[Dataset entries]
"""

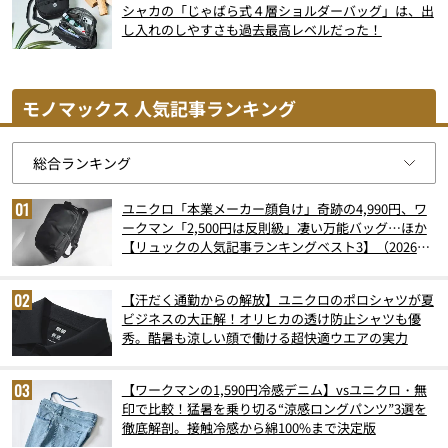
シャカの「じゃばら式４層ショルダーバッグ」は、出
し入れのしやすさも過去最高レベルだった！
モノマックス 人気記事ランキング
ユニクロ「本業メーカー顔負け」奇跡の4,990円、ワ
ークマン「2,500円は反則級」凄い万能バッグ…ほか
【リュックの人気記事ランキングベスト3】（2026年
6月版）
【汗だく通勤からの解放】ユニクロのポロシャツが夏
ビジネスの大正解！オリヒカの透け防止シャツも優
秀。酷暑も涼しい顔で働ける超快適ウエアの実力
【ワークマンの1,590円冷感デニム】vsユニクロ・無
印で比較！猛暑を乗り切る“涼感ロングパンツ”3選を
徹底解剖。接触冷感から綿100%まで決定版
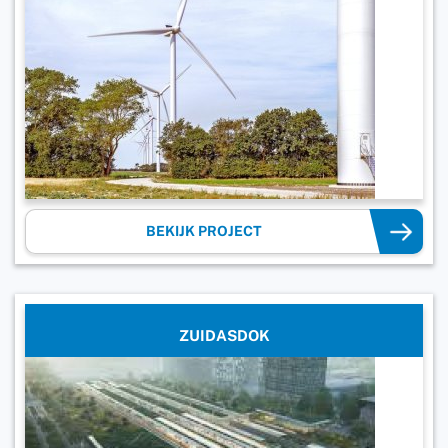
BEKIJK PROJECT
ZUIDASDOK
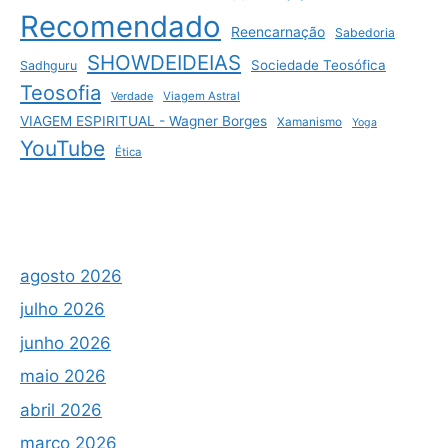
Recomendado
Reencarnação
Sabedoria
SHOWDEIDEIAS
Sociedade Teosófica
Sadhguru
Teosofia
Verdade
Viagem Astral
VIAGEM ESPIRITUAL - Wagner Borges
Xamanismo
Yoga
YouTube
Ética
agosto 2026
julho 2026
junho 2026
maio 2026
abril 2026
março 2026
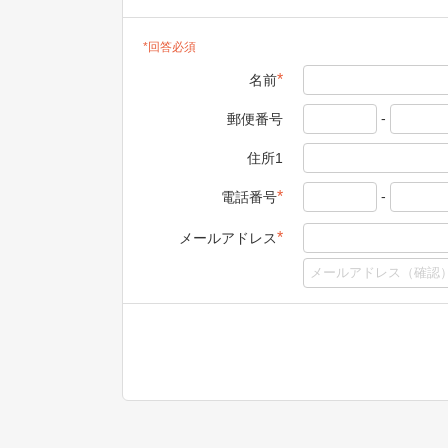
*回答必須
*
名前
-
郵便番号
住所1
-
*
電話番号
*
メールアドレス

"""
"""

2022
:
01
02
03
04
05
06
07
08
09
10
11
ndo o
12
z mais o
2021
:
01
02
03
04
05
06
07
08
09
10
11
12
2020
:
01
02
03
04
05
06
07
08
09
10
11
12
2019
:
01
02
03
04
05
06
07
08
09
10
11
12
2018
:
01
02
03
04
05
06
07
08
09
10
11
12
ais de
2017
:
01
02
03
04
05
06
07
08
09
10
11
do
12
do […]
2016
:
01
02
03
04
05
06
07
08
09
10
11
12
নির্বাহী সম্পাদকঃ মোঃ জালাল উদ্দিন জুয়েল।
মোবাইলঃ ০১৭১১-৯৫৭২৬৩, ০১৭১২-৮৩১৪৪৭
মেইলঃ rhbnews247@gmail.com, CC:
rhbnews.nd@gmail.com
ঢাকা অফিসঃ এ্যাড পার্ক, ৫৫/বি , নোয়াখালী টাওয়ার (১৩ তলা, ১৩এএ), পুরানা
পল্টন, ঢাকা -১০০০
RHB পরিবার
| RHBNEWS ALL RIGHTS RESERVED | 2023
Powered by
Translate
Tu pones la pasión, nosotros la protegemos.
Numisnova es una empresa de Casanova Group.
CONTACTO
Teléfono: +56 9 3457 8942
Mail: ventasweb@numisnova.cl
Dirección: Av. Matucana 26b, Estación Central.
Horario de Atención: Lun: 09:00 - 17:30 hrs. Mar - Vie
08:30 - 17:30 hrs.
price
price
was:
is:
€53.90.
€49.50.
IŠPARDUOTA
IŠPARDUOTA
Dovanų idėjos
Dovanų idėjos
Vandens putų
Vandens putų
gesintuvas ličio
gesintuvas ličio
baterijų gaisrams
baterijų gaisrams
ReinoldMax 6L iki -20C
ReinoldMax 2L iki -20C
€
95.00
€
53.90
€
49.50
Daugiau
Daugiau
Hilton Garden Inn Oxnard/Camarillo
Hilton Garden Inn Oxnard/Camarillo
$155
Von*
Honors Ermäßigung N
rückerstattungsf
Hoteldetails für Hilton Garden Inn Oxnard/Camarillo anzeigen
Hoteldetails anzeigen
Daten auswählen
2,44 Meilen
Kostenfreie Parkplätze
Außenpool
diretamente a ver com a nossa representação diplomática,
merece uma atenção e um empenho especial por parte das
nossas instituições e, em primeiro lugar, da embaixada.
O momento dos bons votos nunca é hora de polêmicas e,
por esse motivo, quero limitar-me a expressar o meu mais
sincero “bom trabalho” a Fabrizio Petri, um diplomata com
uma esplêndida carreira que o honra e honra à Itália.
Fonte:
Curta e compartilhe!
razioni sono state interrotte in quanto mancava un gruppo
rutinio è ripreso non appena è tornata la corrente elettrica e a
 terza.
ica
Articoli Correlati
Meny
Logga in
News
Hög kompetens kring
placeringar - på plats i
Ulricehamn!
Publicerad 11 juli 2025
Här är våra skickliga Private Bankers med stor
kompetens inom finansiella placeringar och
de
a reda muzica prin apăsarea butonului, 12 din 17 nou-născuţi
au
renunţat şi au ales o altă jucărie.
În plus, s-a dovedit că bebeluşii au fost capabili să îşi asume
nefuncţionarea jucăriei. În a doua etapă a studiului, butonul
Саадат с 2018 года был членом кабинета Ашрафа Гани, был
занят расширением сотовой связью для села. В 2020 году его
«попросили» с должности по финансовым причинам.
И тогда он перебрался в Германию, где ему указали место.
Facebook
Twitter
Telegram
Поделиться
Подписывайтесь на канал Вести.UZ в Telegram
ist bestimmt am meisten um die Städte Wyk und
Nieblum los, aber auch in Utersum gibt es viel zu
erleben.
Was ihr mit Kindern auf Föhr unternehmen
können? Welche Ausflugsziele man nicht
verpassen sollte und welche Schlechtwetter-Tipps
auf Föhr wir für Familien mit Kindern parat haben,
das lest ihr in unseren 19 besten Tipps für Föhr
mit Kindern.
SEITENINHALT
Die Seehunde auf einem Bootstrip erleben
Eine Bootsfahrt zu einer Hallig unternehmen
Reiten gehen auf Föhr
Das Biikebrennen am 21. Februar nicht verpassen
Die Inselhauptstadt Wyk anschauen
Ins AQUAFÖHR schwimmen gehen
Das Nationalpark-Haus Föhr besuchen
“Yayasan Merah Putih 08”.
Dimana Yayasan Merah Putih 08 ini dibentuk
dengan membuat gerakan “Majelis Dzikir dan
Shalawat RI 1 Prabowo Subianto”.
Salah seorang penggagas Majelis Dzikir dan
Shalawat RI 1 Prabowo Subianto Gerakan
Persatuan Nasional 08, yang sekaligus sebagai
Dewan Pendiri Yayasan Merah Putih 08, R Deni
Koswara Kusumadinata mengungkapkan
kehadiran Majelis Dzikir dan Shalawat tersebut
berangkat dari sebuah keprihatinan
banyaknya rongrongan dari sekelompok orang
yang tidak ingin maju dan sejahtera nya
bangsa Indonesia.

"""

Lines holding the word "Yayasan" are the answer; copy each one from the records above.

Solution to the problem:
“Yayasan Merah Putih 08”.
Dimana Yayasan Merah Putih 08 ini dibentuk
Dewan Pendiri Yayasan Merah Putih 08, R Deni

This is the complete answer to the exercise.